══ Records supplied ══
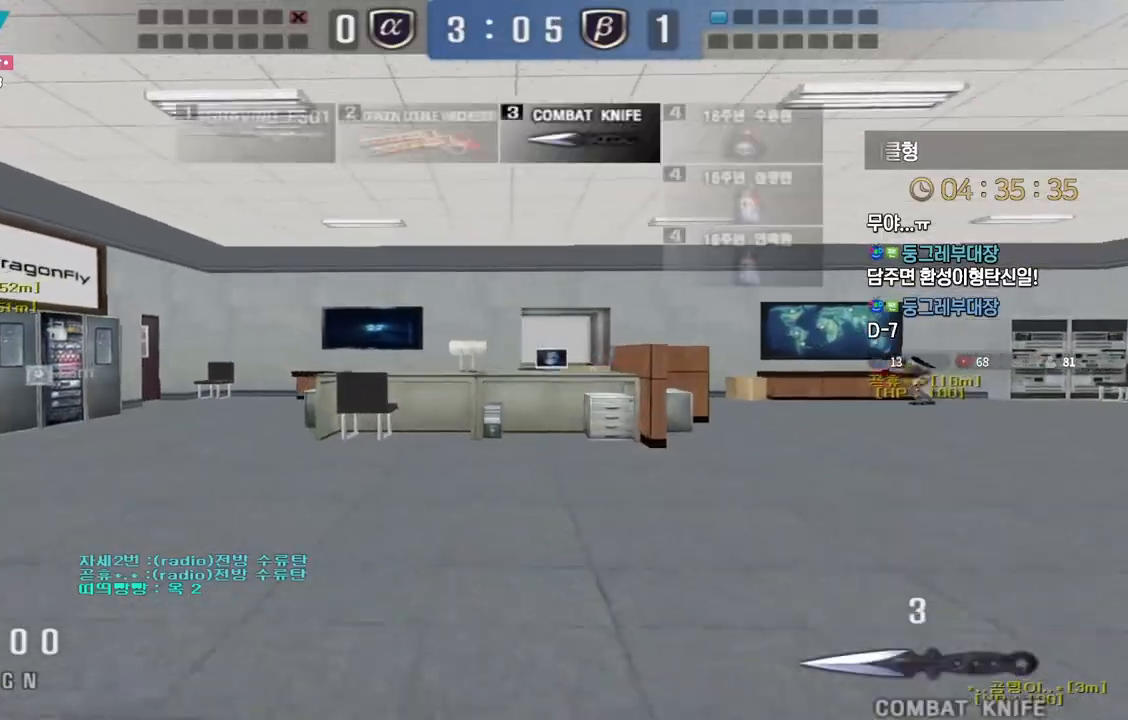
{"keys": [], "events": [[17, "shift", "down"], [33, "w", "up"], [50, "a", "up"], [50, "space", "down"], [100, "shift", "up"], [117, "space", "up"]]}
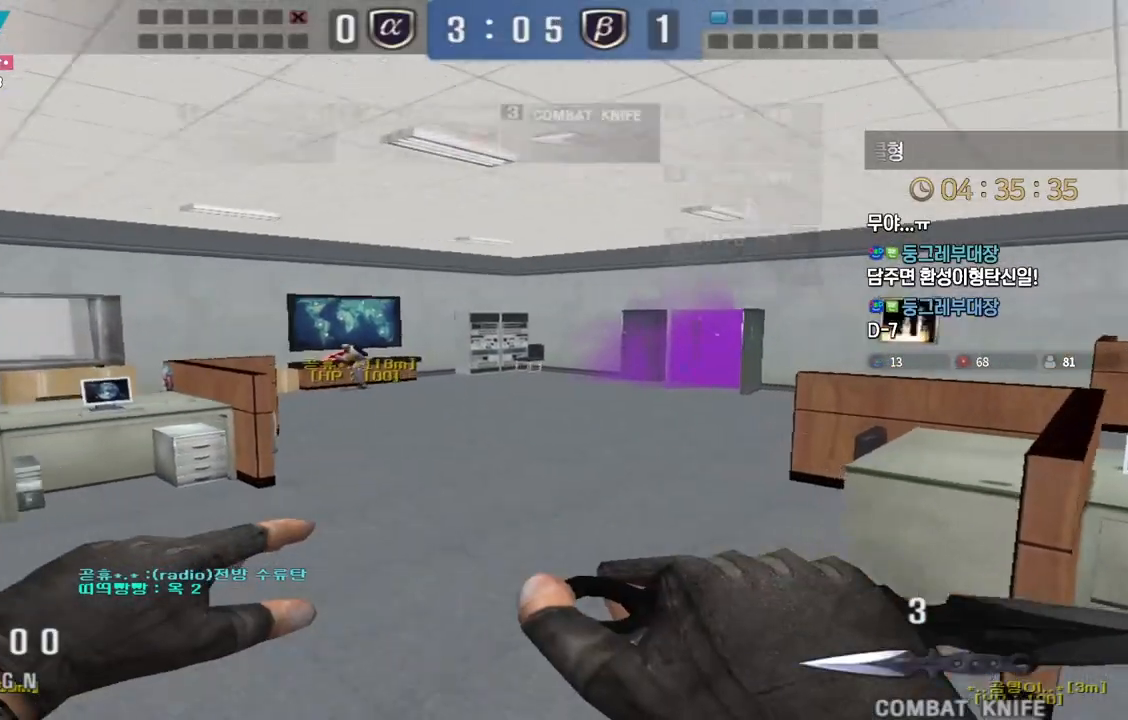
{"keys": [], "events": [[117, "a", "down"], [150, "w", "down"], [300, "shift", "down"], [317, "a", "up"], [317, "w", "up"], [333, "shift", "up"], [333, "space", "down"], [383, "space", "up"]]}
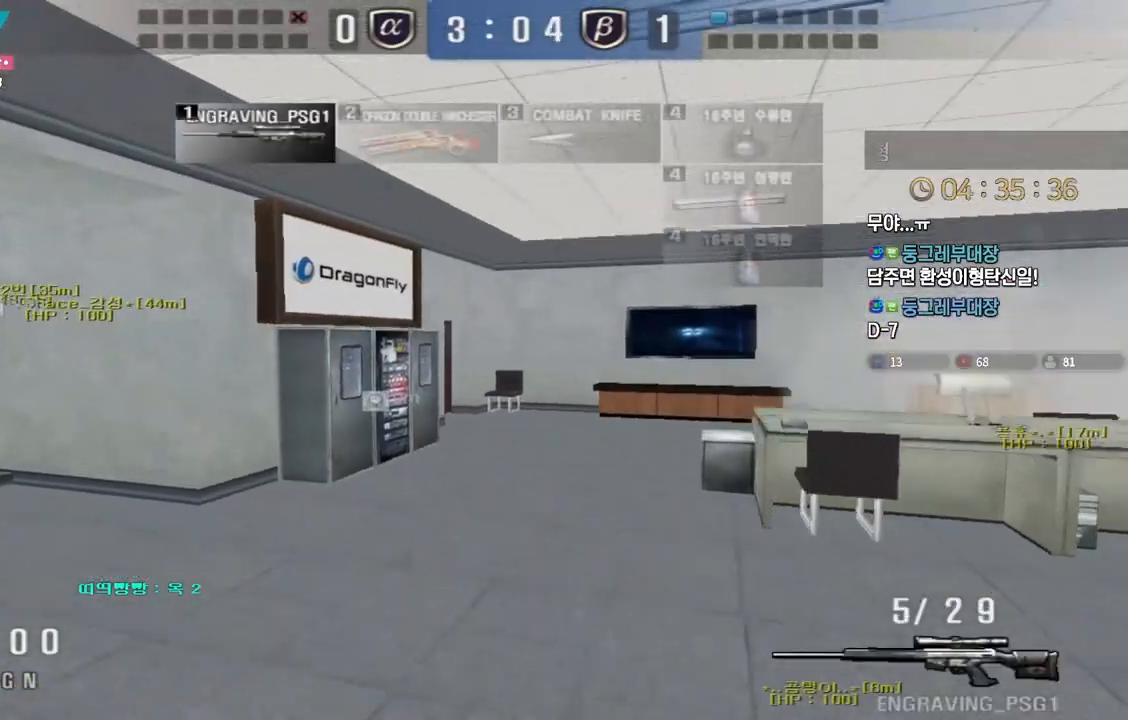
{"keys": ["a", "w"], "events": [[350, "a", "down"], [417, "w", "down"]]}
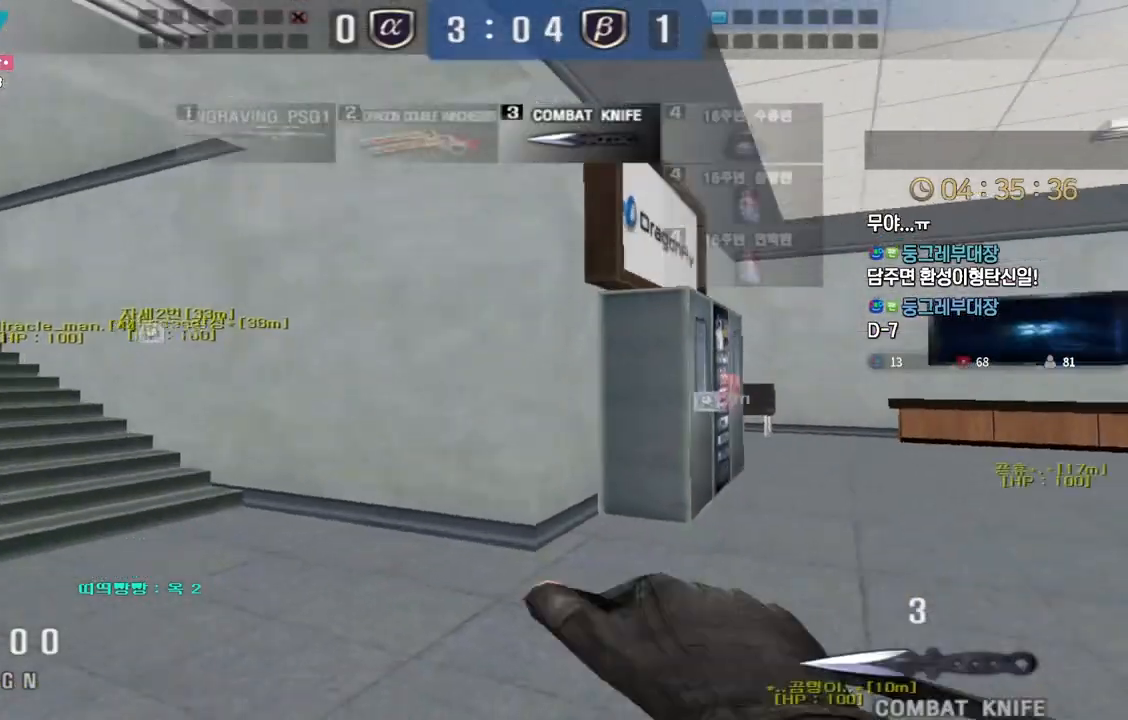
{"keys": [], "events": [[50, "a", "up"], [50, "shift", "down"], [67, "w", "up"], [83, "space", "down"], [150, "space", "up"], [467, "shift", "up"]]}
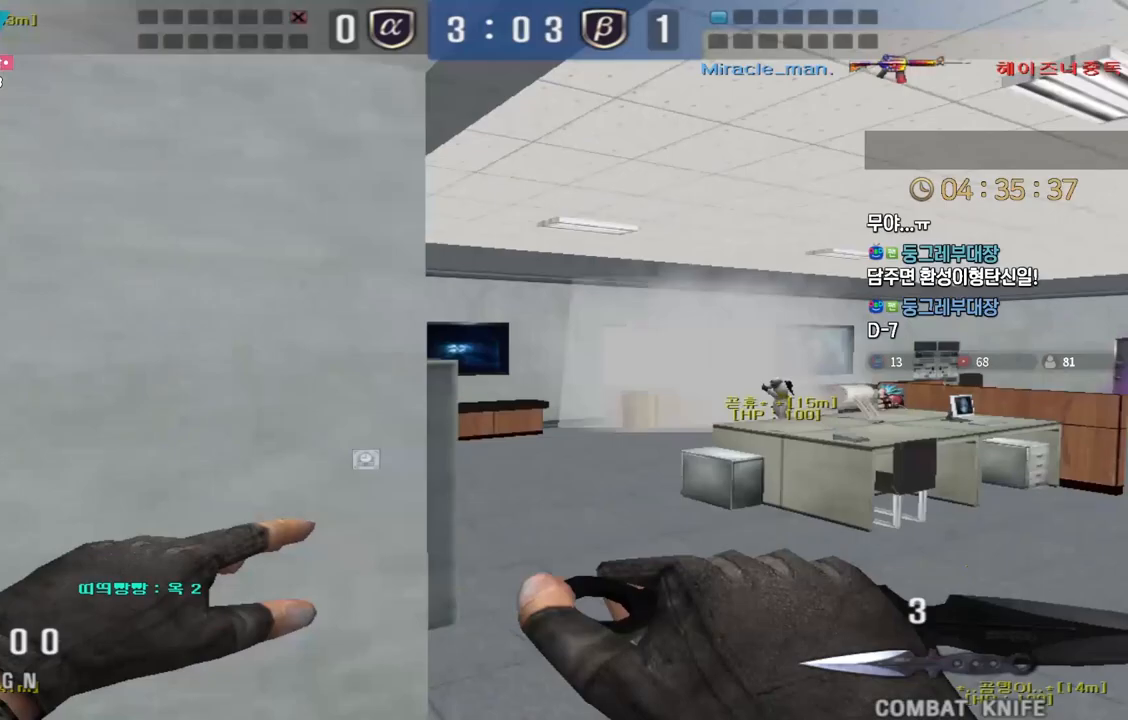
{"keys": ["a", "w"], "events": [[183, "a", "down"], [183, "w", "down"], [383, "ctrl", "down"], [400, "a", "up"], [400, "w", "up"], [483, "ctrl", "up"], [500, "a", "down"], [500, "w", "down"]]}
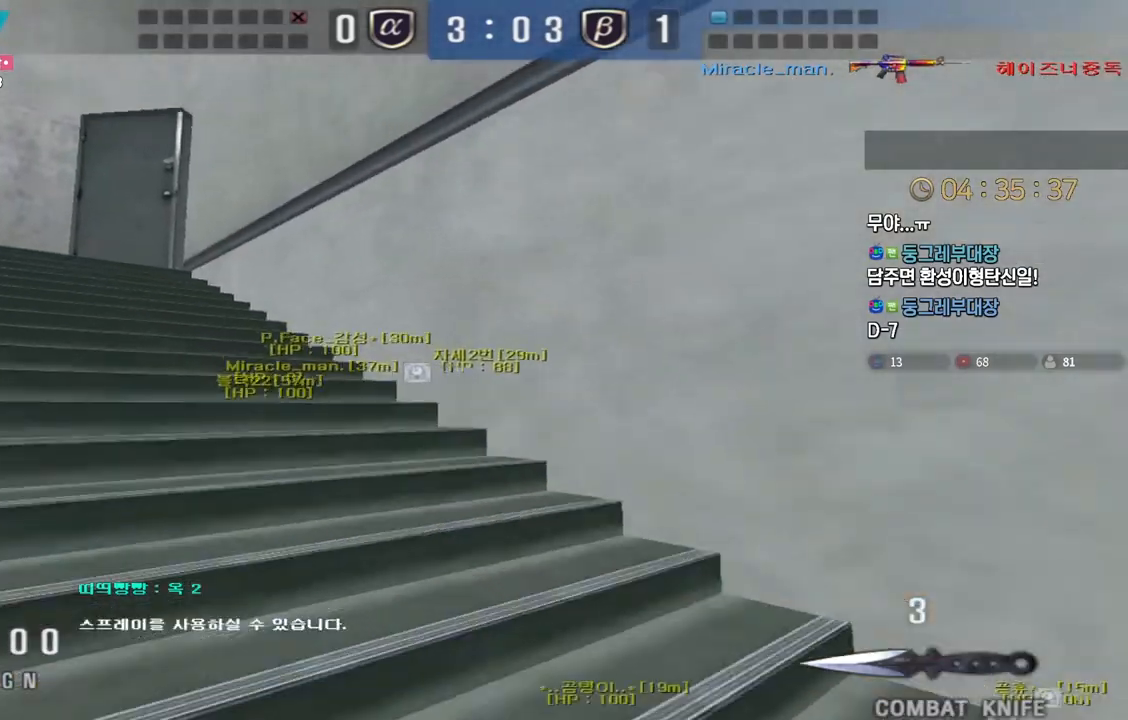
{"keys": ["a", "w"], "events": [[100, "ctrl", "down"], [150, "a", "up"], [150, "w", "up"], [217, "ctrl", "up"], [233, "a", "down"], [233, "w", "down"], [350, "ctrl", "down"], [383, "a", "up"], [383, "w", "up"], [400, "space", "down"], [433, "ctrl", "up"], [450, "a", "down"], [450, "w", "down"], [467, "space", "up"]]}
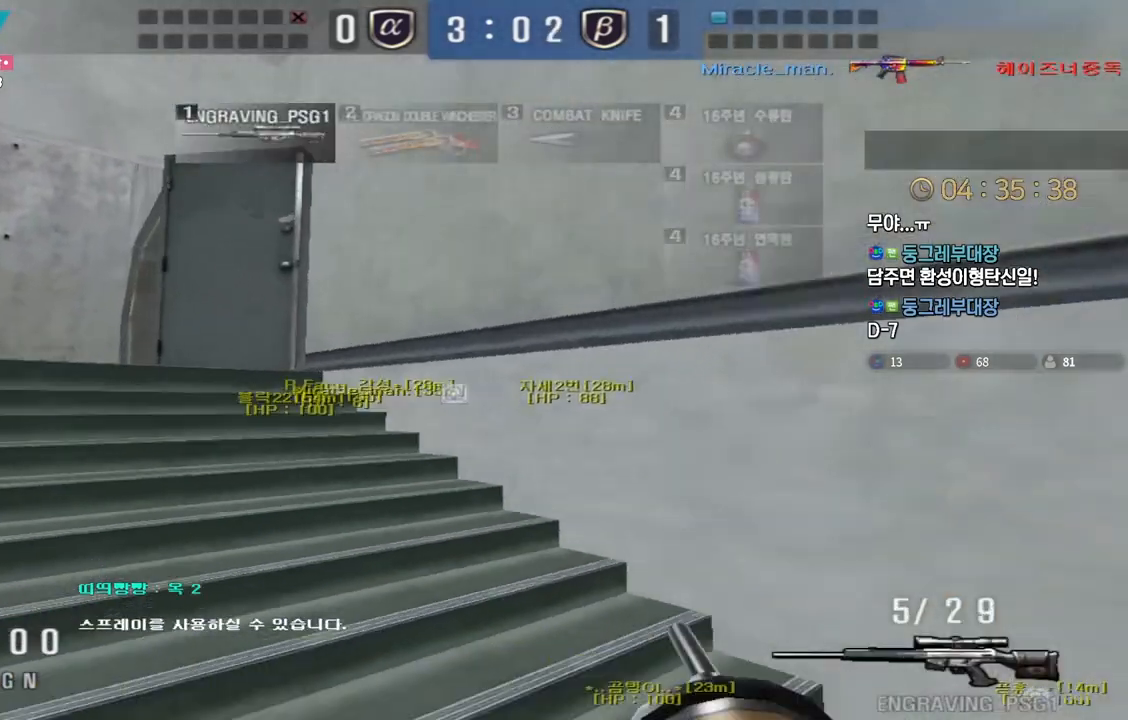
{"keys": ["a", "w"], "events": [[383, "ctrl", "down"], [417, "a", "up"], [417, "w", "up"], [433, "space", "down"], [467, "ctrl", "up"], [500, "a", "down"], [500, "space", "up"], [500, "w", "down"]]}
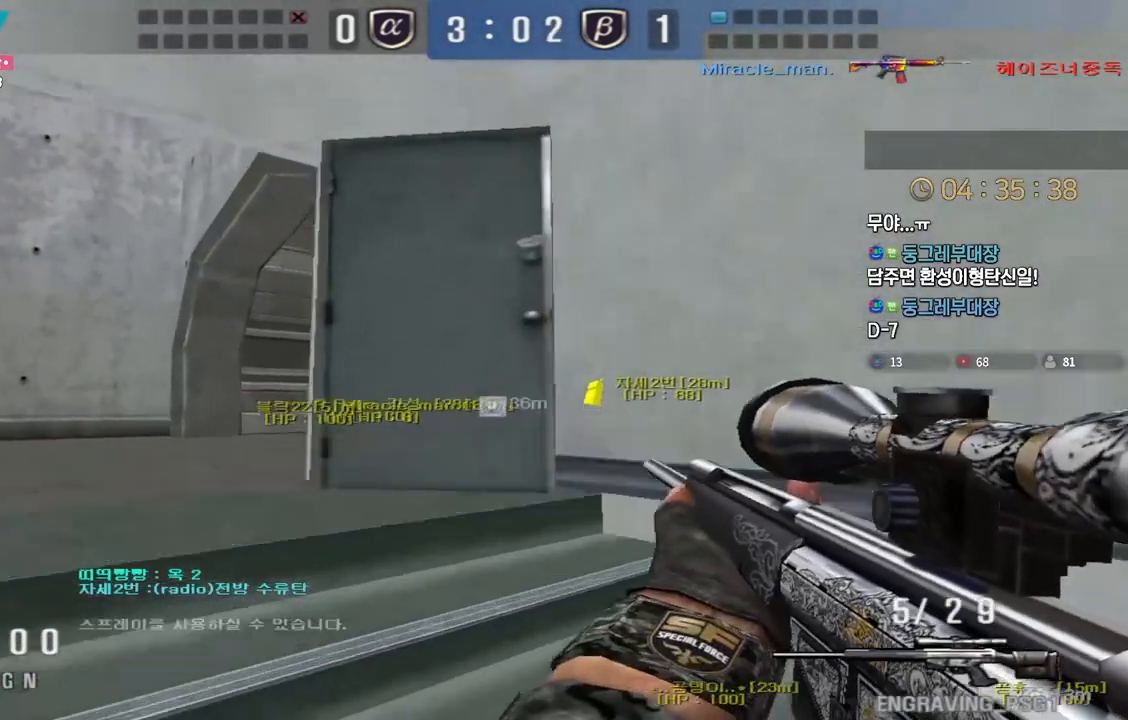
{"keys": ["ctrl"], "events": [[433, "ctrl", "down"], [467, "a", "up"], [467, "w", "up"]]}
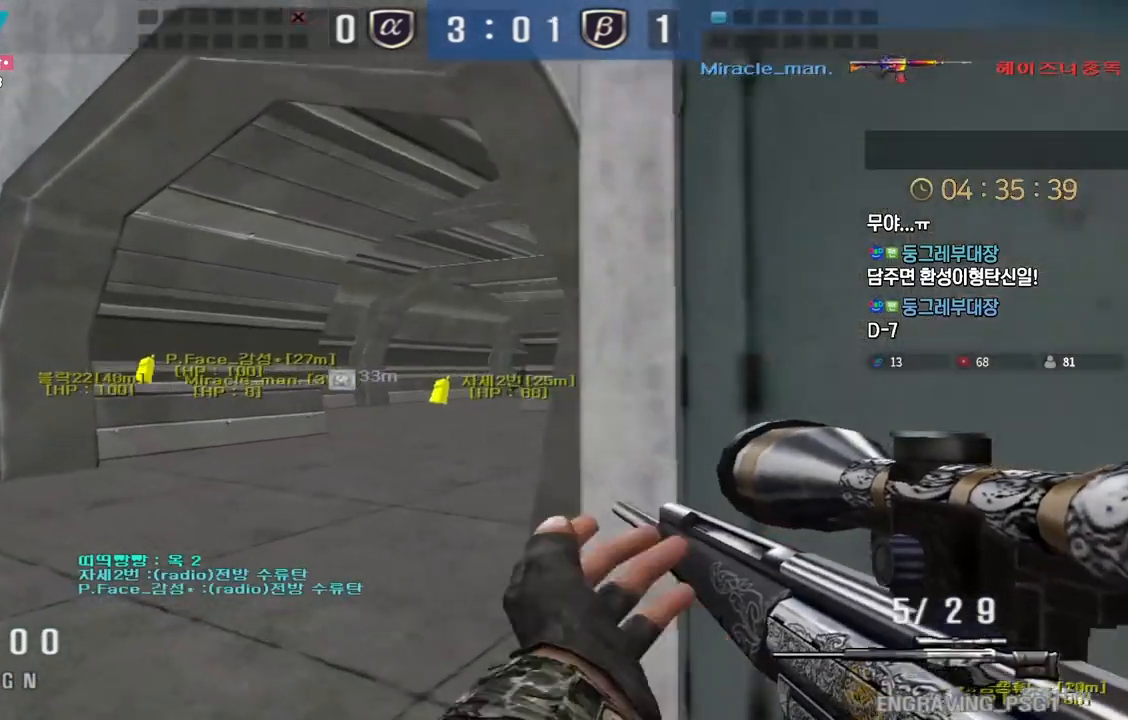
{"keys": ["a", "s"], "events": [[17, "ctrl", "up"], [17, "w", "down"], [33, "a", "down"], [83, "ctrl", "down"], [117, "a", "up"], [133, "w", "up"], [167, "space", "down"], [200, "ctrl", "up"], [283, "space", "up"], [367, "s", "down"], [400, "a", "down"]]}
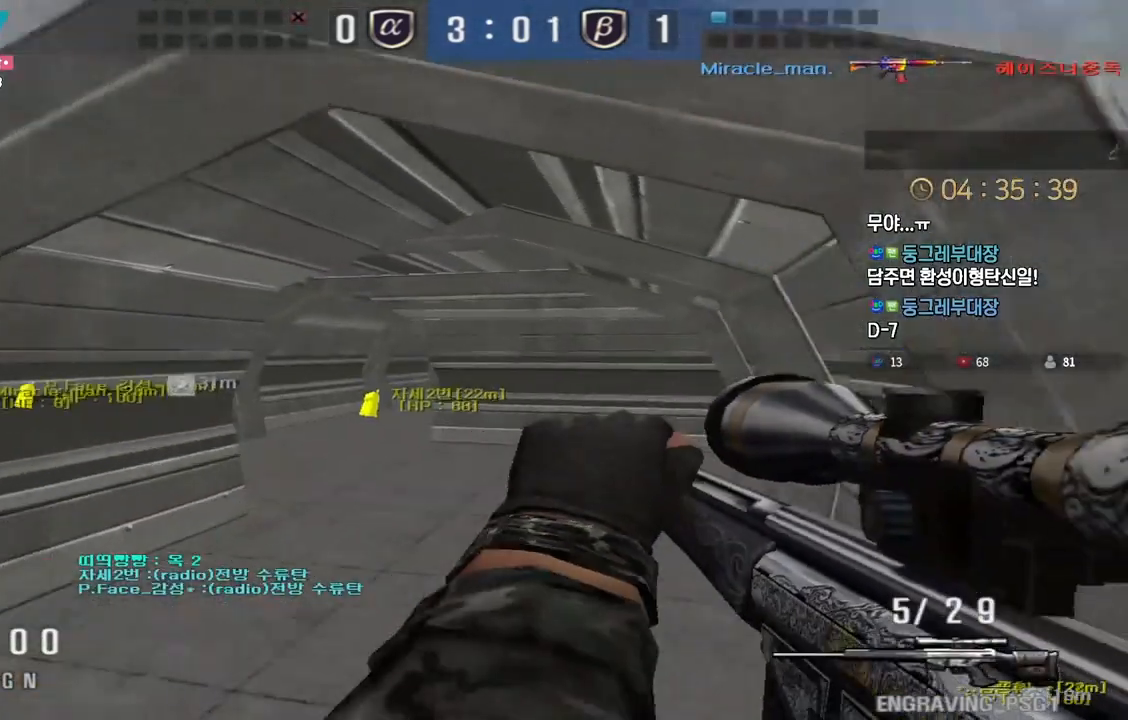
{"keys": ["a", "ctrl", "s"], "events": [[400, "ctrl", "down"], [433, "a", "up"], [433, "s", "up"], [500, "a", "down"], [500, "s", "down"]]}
═══
Exercise objective -
All the records need to be set down word for word, with the images left out.

Answer area -
{"keys": [], "events": [[17, "shift", "down"], [33, "w", "up"], [50, "a", "up"], [50, "space", "down"], [100, "shift", "up"], [117, "space", "up"]]}
{"keys": [], "events": [[117, "a", "down"], [150, "w", "down"], [300, "shift", "down"], [317, "a", "up"], [317, "w", "up"], [333, "shift", "up"], [333, "space", "down"], [383, "space", "up"]]}
{"keys": ["a", "w"], "events": [[350, "a", "down"], [417, "w", "down"]]}
{"keys": [], "events": [[50, "a", "up"], [50, "shift", "down"], [67, "w", "up"], [83, "space", "down"], [150, "space", "up"], [467, "shift", "up"]]}
{"keys": ["a", "w"], "events": [[183, "a", "down"], [183, "w", "down"], [383, "ctrl", "down"], [400, "a", "up"], [400, "w", "up"], [483, "ctrl", "up"], [500, "a", "down"], [500, "w", "down"]]}
{"keys": ["a", "w"], "events": [[100, "ctrl", "down"], [150, "a", "up"], [150, "w", "up"], [217, "ctrl", "up"], [233, "a", "down"], [233, "w", "down"], [350, "ctrl", "down"], [383, "a", "up"], [383, "w", "up"], [400, "space", "down"], [433, "ctrl", "up"], [450, "a", "down"], [450, "w", "down"], [467, "space", "up"]]}
{"keys": ["a", "w"], "events": [[383, "ctrl", "down"], [417, "a", "up"], [417, "w", "up"], [433, "space", "down"], [467, "ctrl", "up"], [500, "a", "down"], [500, "space", "up"], [500, "w", "down"]]}
{"keys": ["ctrl"], "events": [[433, "ctrl", "down"], [467, "a", "up"], [467, "w", "up"]]}
{"keys": ["a", "s"], "events": [[17, "ctrl", "up"], [17, "w", "down"], [33, "a", "down"], [83, "ctrl", "down"], [117, "a", "up"], [133, "w", "up"], [167, "space", "down"], [200, "ctrl", "up"], [283, "space", "up"], [367, "s", "down"], [400, "a", "down"]]}
{"keys": ["a", "ctrl", "s"], "events": [[400, "ctrl", "down"], [433, "a", "up"], [433, "s", "up"], [500, "a", "down"], [500, "s", "down"]]}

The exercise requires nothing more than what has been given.